#### Document excerpt
★ ★ ★ ★ ★
Axel Bakayoko

Personal information
- Full name: Axel Mohamed Bakayoko
- Date of birth: 6 January 1998 (age 28)
- Place of birth: Paris, France
- Height: 1.79 m (5 ft 10+1⁄2 in)
- Positions: Winger; right back;

Team information
- Current team: Rapperswil-Jona
- Number: 93

Youth career
- 2006–2008: OFC Pantin
- 2008–2014: Red Star
- 2014–2017: Inter Milan

Senior career*
- Years: Team / Apps / (Gls)
- 2016–2021: Inter Milan / 0 / (0)
- 2017–2018: → Sochaux (loan) / 17 / (1)
- 2017–2018: → Sochaux II (loan) / 4 / (0)
- 2018–2020: → St. Gallen (loan) / 54 / (4)
- 2021–2022: Red Star Belgrade / 5 / (0)
- 2023: Cheonan City / 12 / (0)
- 2024: Tabor Sežana / 10 / (2)
- 2024–2025: Casertana / 20 / (0)
- 2025–: Rapperswil-Jona / 19 / (1)

International career^{‡}
- 2018: France U20 / 3 / (1)

= Axel Bakayoko =

French footballer (born 1998)

Axel Mohamed Bakayoko (born 6 January 1998) is a French professional footballer who plays as a winger for Swiss Challenge League club Rapperswil-Jona.

==Club career==

=== Inter Milan ===
Bakayoko made his UEFA Europa League debut for Inter Milan on 8 December 2016 against Sparta Prague. He replaced Andrea Pinamonti after 80 minutes.

==== Loan to Sochaux ====
He joined French club Sochaux on 10 July 2017 for a season-long loan. He made his Ligue 2 debut on 28 July as a substitute replacing Aldo Kalulu in the 65th minute of a 2–0 home win over Bourg-Péronnas. On 8 August he played in the first round of the Coupe de la Ligue in a 3–1 away defeat against Valenciennes, he was replaced by Florin Berenguer after 70 minutes. On 19 September, Bakayoko played his first match as a starter in Ligue 2, a 1–0 away defeat against Le Havre, he was replaced by Thomas Robinet in the 74th minute. On 6 February 2018, Bakayoko played his first match in Coupe de France as a substitute replacing Florian Martin in the 34th minute of a 4–1 home defeat against Paris Saint-Germain. On 6 April he scored his first professional goal, as a substitute, in the 89th minute of a 3–2 home win over Orléans. Bakayoko ended his loan to Sochaux with 19 appearances, one goal and one assist, he also played four matches in the reserve team in Championnat National 3.
★ ★ ★ ★ ★
#### Task statement
Substitute "FC St. Gallen" for "St. Gallen" and reproduce the footballer's profile from "- 2017–2018: → Sochaux II" up to and including "Sežana / 10 / (2)". The material comes from a different source than the profile.

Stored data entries
★ ★ ★ ★ ★
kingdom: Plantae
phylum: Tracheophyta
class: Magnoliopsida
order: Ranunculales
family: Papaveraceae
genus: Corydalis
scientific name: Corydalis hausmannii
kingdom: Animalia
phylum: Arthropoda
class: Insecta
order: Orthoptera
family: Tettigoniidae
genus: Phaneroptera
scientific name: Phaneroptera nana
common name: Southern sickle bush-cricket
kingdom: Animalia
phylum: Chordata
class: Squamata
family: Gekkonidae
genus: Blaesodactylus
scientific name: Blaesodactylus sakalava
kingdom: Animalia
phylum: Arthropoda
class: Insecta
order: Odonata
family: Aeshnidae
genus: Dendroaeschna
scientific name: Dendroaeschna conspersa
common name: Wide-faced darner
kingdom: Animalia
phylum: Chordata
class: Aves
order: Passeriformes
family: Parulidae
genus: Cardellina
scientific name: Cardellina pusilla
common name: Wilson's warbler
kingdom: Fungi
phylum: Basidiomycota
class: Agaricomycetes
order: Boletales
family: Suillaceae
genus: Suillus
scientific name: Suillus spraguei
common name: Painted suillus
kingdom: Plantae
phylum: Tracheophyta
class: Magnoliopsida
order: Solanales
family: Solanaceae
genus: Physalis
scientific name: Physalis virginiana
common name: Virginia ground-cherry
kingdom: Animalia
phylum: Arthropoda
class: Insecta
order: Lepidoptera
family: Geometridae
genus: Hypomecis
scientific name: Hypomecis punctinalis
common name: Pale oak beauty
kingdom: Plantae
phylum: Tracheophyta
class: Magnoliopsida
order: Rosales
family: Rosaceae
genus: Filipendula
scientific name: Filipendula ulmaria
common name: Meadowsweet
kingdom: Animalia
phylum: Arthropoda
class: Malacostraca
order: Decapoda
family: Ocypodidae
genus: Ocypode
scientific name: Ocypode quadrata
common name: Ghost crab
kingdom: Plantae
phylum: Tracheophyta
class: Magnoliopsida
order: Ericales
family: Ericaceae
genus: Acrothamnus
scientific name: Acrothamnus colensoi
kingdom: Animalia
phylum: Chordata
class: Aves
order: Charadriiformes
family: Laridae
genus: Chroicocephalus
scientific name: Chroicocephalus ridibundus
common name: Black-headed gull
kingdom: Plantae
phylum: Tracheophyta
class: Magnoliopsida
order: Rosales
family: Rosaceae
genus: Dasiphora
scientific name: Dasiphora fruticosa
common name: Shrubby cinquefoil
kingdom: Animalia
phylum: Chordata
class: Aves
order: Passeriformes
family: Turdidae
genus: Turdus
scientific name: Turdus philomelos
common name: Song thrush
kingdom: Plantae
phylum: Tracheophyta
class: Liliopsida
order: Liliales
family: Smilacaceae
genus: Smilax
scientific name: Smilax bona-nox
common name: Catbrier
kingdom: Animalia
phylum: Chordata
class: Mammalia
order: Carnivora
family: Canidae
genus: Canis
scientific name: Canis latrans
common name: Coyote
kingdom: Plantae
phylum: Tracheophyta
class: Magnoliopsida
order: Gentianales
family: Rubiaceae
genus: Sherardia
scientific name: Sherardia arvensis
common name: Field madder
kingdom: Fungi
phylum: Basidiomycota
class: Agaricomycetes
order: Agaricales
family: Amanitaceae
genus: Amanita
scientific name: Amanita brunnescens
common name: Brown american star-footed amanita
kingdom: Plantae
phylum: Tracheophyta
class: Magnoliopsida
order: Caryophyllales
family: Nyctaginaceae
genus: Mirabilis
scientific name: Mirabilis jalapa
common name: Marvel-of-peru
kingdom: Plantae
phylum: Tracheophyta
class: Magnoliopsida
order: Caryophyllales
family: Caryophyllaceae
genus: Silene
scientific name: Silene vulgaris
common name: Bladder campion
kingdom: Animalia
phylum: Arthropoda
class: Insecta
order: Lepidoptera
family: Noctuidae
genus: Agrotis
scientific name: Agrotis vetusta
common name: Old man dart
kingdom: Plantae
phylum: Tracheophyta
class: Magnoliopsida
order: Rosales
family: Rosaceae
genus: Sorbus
★ ★ ★ ★ ★
#### Complete response
- 2017–2018: → Sochaux II (loan) / 4 / (0)
- 2018–2020: → FC St. Gallen (loan) / 54 / (4)
- 2021–2022: Red Star Belgrade / 5 / (0)
- 2023: Cheonan City / 12 / (0)
- 2024: Tabor Sežana / 10 / (2)